Given problem: Present the lines from the one containing "order: Lepidoptera" through the end of the rows below as a JSON list of strings, one string per line, with blank lines omitted.
----
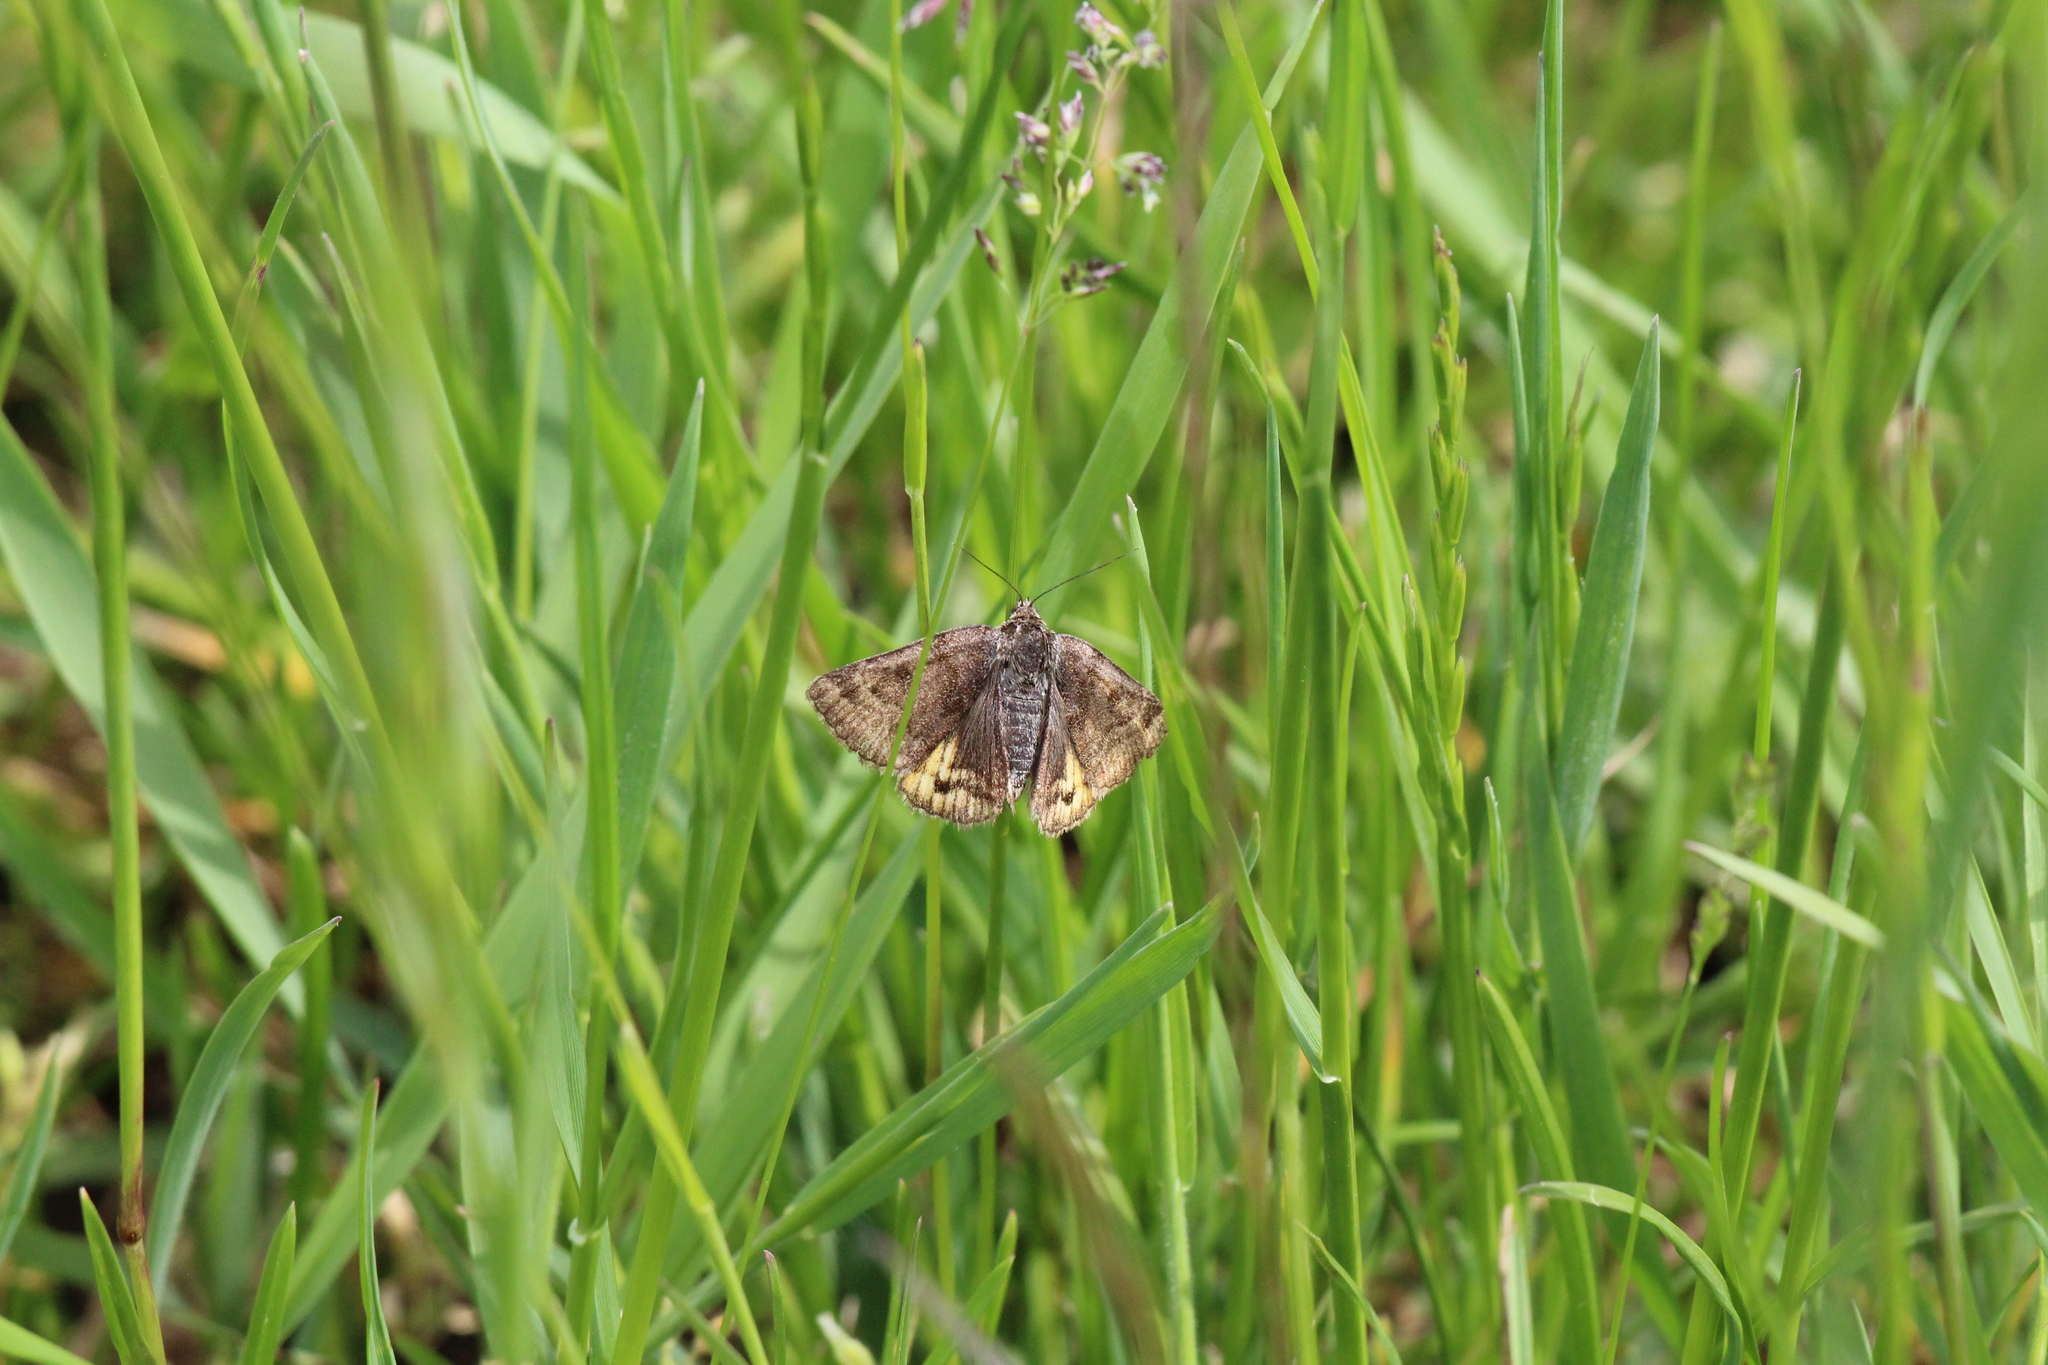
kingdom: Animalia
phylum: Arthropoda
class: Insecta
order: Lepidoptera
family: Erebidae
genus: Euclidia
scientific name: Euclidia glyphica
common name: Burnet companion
----
Solution:
[
  "order: Lepidoptera",
  "family: Erebidae",
  "genus: Euclidia",
  "scientific name: Euclidia glyphica",
  "common name: Burnet companion"
]